Bone Morphogenetic Proteins

Abstract

Bone morphogenetic proteins (BMPs), originally identified as osteoinductive components in extracts derived from bone, are now known to play important roles in a wide array of processes during formation and maintenance of various organs including bone, cartilage, muscle, kidney, and blood vessels. BMPs and the related "growth and differentiation factors" (GDFs) are members of the transforming growth factor β (TGF-β) family, and transduce their signals through type I and type II serine-threonine kinase receptors and their intracellular downstream effectors, including Smad proteins. Furthermore, BMP signals are finely tuned by various agonists and antagonists. Because deregulation of the BMP activity at multiple steps in signal transduction is linked to a wide variety of human diseases, therapeutic use of activators and inhibitors of BMP signaling will provide potential avenues for the treatment of the human disorders that are caused by hypo- and hyperactivation of BMP signals, respectively.

Figure 1.

Relationships between bone morphogenetic protein/growth and differentiation factor (BMP/GDF) ligands, type II receptors, type I receptors, and Smad proteins in signal transduction. BMP-1 is a metalloproteinase and is not a member of the transforming growth factor β (TGF-β) family. Structurally related ligands, receptors, and Smad proteins are grouped and shown in the same boxes.

Figure 2.

Potentiators and inhibitors of bone morphogenetic protein (BMP) signaling. Potentiators (left) and inhibitors (right) of BMP signaling are listed. These factors act on signaling extracellularly, at the membrane, in the cytoplasm, or in the nucleus.

Figure 3.

Roles of bone morphogenetic protein (BMP) signaling in skeletal development.
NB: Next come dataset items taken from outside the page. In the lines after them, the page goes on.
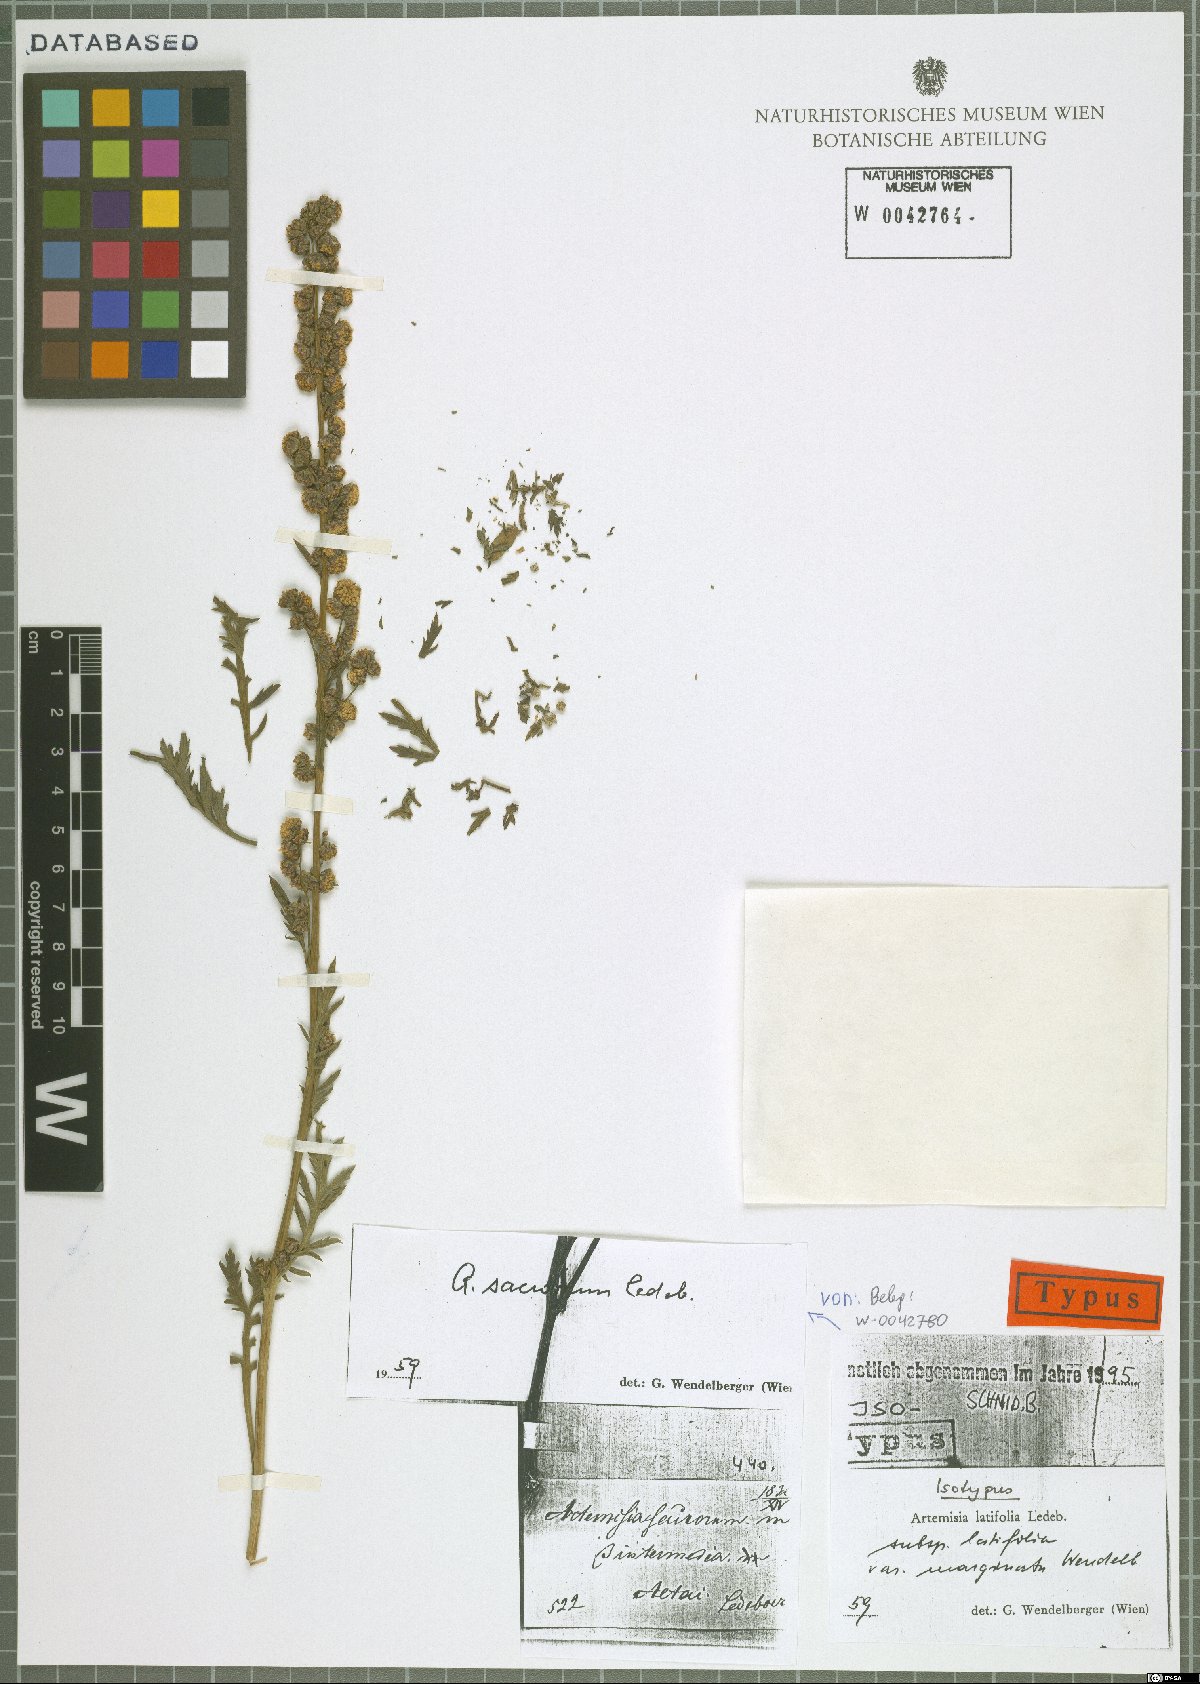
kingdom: Plantae
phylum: Tracheophyta
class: Magnoliopsida
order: Asterales
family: Asteraceae
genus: Artemisia
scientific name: Artemisia latifolia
Most skeletal elements are formed by endochondral ossification, in which undifferentiated mesenchymal cells condense in response to a GDF-5 signal (top). The cells differentiate into chondrocytes and form cartilaginous tissues. GDF-5 and GDF-6 promote cartilage development through BMPRIB, but noggin suppresses this process as a BMP antagonist to lead a joint formation (middle). The proliferating chondrocytes further differentiate into hypertrophic chondrocytes, and then the terminally differentiated chondrocytes are replaced by bone tissue (bottom). Chondrocyte differentiation is stimulated by BMP-2, BMP-6, and BMP-7 secreted by the chondrocytes themselves, and bone formation is suppressed by BMP-3 secreted by osteocytes.

Figure 4.

Bone morphogenetic proteins (BMPs) are secreted key regulators of an epithelial–mesenchymal interaction in tooth development. Teeth are formed by an epithelial–mesenchymal interaction during tooth development. At an initiation stage, BMP-4 from epithelial cells initiates tooth development through Msx1, a homeobox-containing transcription factor, in mesenchymal cells (top). BMP-2 and BMP-4 from mesenchymal cells act as a positive signal on BMPRIA in initiation of differentiation of epithelial cells at a bud stage (middle). At the bell and cap stages, BMP from epithelial cells regulates odontoblast differentiation in mesenchyme (bottom). BMP signaling is inhibited by BMP antagonists, including noggin, USAG-1, chordin, Gremlin, and follistatin.

Figure 5.

Roles of bone morphogenetic proteins (BMPs) in cancer. Pro- (red) and antitumorigenic (blue) effects of BMPs on various components of cancer microenvironments are shown. BMPs can either promote or suppress the proliferation and progression of cancer cells depending on the cellular contexts. EMT, Epithelial–mesenchymal transition.